Anche il modello contrattuale sarà stravolto, con una parte comune a tutto il settore pubblico e una parte cosiddetta speciale di comparto, magari demandando, tra una deroga e l'altra, alla contrattazione di secondo livello. In questo modo si taglieranno numerose voci del salario accessorio andando verso quella semplificazione che in soldoni significa perdita economica per i lavoratori. La stessa rappresentanza sindacale sarà stravolta perché le organizzazioni che adesso superano la soglia del 5%, che nel pubblico consente la rappresentanza e i diritti come permessi e distacchi, diluite in comparti più grandi si ritroveranno al di sotto. Ma a loro il governo concederà il “diritto di tribuna” che non conta niente. “Queste sigle - precisa il presidente dell’Aran - avranno diritto di presenza ai tavoli negoziali, senza avere diritto di parola o godere delle prerogative sindacali”.
Ricordiamo che il governo è stato costretto a muoversi da una sentenza della Corte Costituzionale, che risale a ben 9 mesi fa, la quale ha dichiarato illegittimo il blocco dei contratti pubblici, altrimenti esso sarebbe continuato. Ma adesso Renzi e i suoi ministri stanno cercando di ritorcere il giudizio della Consulta contro i lavoratori. Da una parte aggirando la sentenza con una offensiva elemosina, stanziando per il rinnovo la cifra di 300 milioni di euro per il 2016 che divisa per il numero dei dipendenti pubblici porterebbe a un aumento (se uguale per tutti) di 8 euro mensili. Dall'altra ridando slancio alla privatizzazione della pubblica amministrazione.

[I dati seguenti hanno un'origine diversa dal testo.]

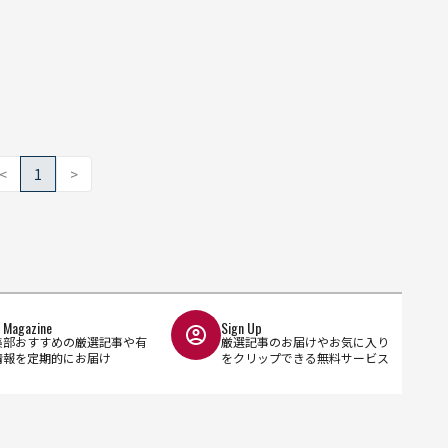
<
1
>
l Magazine
Sign Up
集部おすすめの厳選記事や有
厳選記事のお届けやお気に入り
情報を定期的にお届け
をクリップできる無料サービス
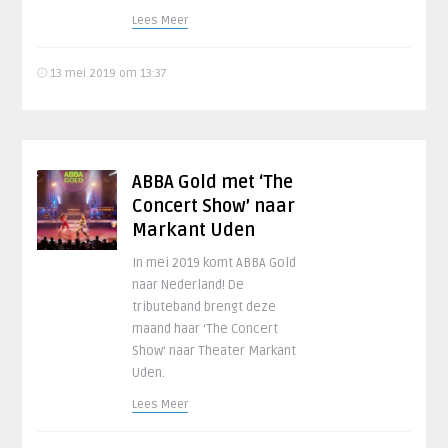
Lees Meer
13 mei 2019 om 13:37
ABBA Gold met ‘The
Concert Show’ naar
Markant Uden
In mei 2019 komt ABBA Gold
naar Nederland! De
tributeband brengt deze
maand haar ‘The Concert
Show‘ naar Theater Markant
Uden.
Lees Meer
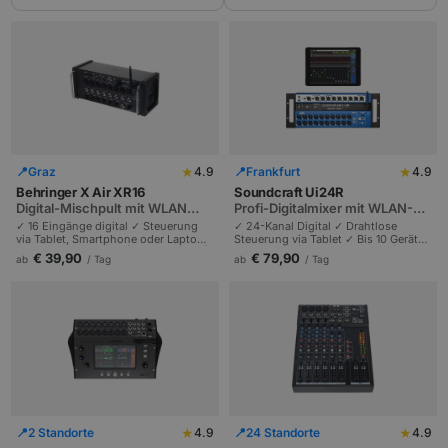
★
★
📍
Graz
4.9
📍
Frankfurt
4.9
Behringer X Air XR16
Soundcraft Ui24R
Digital-Mischpult mit WLAN
Profi-Digitalmixer mit WLAN-
und App-Steuerung
Steuerung, 24 Kanäle
✓ 16 Eingänge digital ✓ Steuerung
✓ 24-Kanal Digital ✓ Drahtlose
via Tablet, Smartphone oder Laptop
Steuerung via Tablet ✓ Bis 10 Geräte
✓ Integriertes WLAN | Profi-Effekte |
gleichzeitig | Profi-Live-Mixer |
€ 39,90
€ 79,90
ab
/ Tag
ab
/ Tag
Mehrspur-Recording über USB.
Bands und Konzerte bis 500
Personen.
★
★
📍
2 Standorte
4.9
📍
24 Standorte
4.9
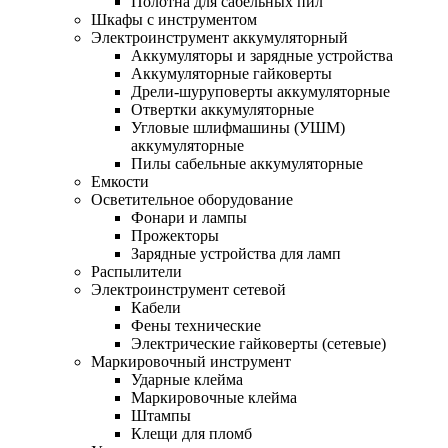
Полотна для сабельных пил
Шкафы с инструментом
Электроинструмент аккумуляторный
Аккумуляторы и зарядные устройства
Аккумуляторные гайковерты
Дрели-шуруповерты аккумуляторные
Отвертки аккумуляторные
Угловые шлифмашины (УШМ)
аккумуляторные
Пилы сабельные аккумуляторные
Емкости
Осветительное оборудование
Фонари и лампы
Прожекторы
Зарядные устройства для ламп
Распылители
Электроинструмент сетевой
Кабели
Фены технические
Электрические гайковерты (сетевые)
Маркировочный инструмент
Ударные клейма
Маркировочные клейма
Штампы
Клещи для пломб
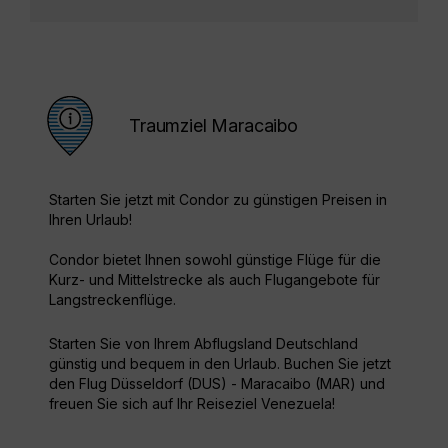
Traumziel Maracaibo
Starten Sie jetzt mit Condor zu günstigen Preisen in
Ihren Urlaub!
Condor bietet Ihnen sowohl günstige Flüge für die
Kurz- und Mittelstrecke als auch Flugangebote für
Langstreckenflüge.
Starten Sie von Ihrem Abflugsland Deutschland
günstig und bequem in den Urlaub. Buchen Sie jetzt
den Flug Düsseldorf (DUS) - Maracaibo (MAR) und
freuen Sie sich auf Ihr Reiseziel Venezuela!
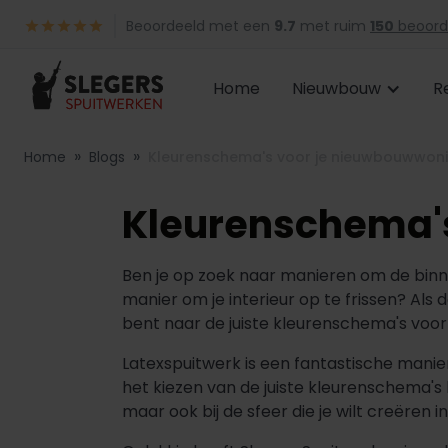
Beoordeeld met een
9.7
met ruim
150
beoord
Home
Nieuwbouw
R
»
»
Home
Blogs
Kleurenschema's voor je nieuwbouwwoni
Kleurenschema'
Ben je op zoek naar manieren om de binn
manier om je interieur op te frissen? Als
bent naar de juiste kleurenschema's voor 
Latexspuitwerk is een fantastische manie
het kiezen van de juiste kleurenschema's k
maar ook bij de sfeer die je wilt creëren in 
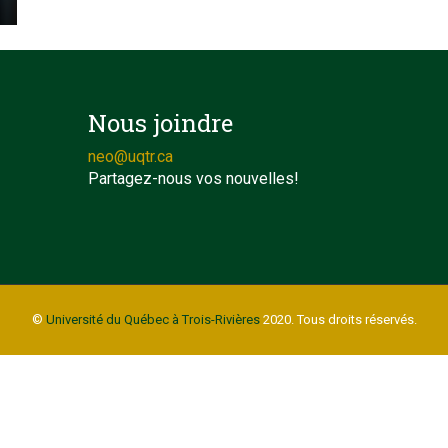
Nous joindre
neo@uqtr.ca
Partagez-nous vos nouvelles!
©
Université du Québec à Trois-Rivières
2020. Tous droits réservés.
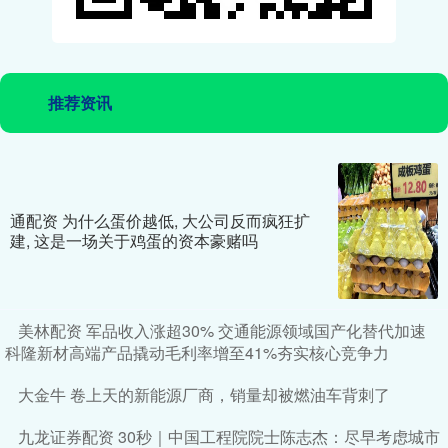
推荐资讯
通配资 为什么蛋价越低, 大公司反而疯狂扩
建, 这是一场关于鸡蛋的资本豪赌吗
美林配资 军品收入涨超30% 交通能源领域国产化替代加速
科隆新材高端产品撬动毛利率增至41%夯实核心竞争力
大金牛 卷上天的新能源厂商，销量却被燃油车背刺了
九龙证券配资 30秒｜中国工程院院士陈志杰：尽早考虑城市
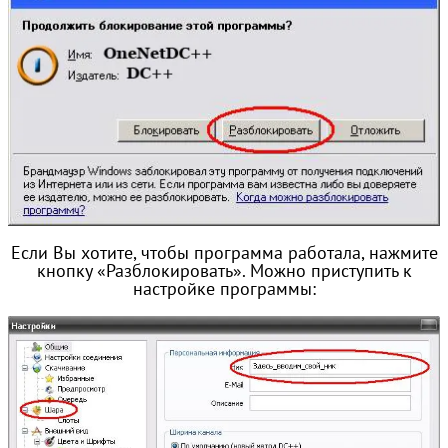
Если Вы хотите, чтобы программа работала, нажмите
кнопку «Разблокировать». Можно приступить к
настройке программы:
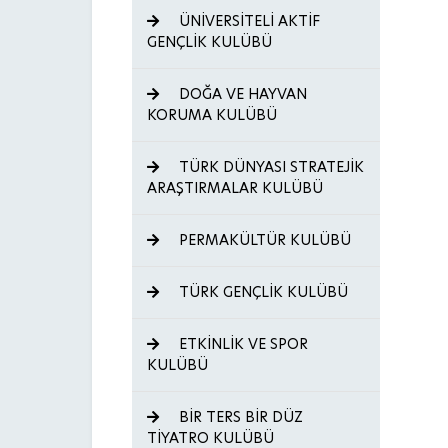
ÜNİVERSİTELİ AKTİF
GENÇLİK KULÜBÜ
DOĞA VE HAYVAN
KORUMA KULÜBÜ
TÜRK DÜNYASI STRATEJİK
ARAŞTIRMALAR KULÜBÜ
PERMAKÜLTÜR KULÜBÜ
TÜRK GENÇLİK KULÜBÜ
ETKİNLİK VE SPOR
KULÜBÜ
BİR TERS BİR DÜZ
TİYATRO KULÜBÜ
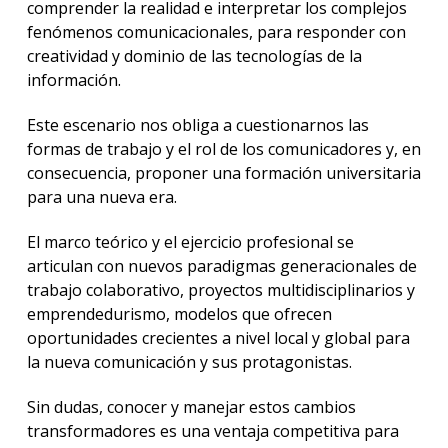
comprender la realidad e interpretar los complejos
fenómenos comunicacionales, para responder con
creatividad y dominio de las tecnologías de la
información.
Este escenario nos obliga a cuestionarnos las
formas de trabajo y el rol de los comunicadores y, en
consecuencia, proponer una formación universitaria
para una nueva era.
El marco teórico y el ejercicio profesional se
articulan con nuevos paradigmas generacionales de
trabajo colaborativo, proyectos multidisciplinarios y
emprendedurismo, modelos que ofrecen
oportunidades crecientes a nivel local y global para
la nueva comunicación y sus protagonistas.
Sin dudas, conocer y manejar estos cambios
transformadores es una ventaja competitiva para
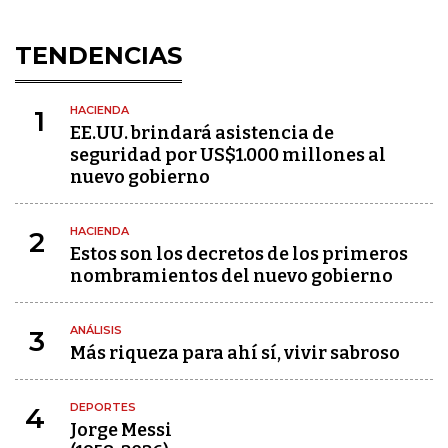
TENDENCIAS
HACIENDA
1
EE.UU. brindará asistencia de
seguridad por US$1.000 millones al
nuevo gobierno
HACIENDA
2
Estos son los decretos de los primeros
nombramientos del nuevo gobierno
ANÁLISIS
3
Más riqueza para ahí sí, vivir sabroso
DEPORTES
4
Jorge Messi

In questo contesto vanno visti i continui attacchi ai dipendenti pubblici che sono dipinti come la causa del malfunzionamento della macchina statale distogliendo l'attenzione dalle reali cause che sono anzitutto i continui tagli alle risorse finanziarie da parte di tutti i governi che stanno mettendo in ginocchio interi settori pubblici come la sanità e la scuola. Il governo Renzi non si ferma nemmeno davanti al diritto di sciopero, estendendo la già restrittiva assegnazione di “servizi pubblici essenziali” perfino a chi lavora nei siti turistici.
In questi anni di blocco contrattuale i lavoratori del settore pubblico hanno perso quasi 5mila euro. I sindacati non possono accettare un'elemosina di otto euro come quella proposta dal Governo ma devono pretendere un rifinanziamento per il rinnovo del contratto che possa garantire aumenti adeguati, respingere le privatizzazioni e rivendicare la stabilizzazione dei precari e il bando di nuovi concorsi, specie nei settori dove c'è più urgenza di nuovo personale come nella sanità.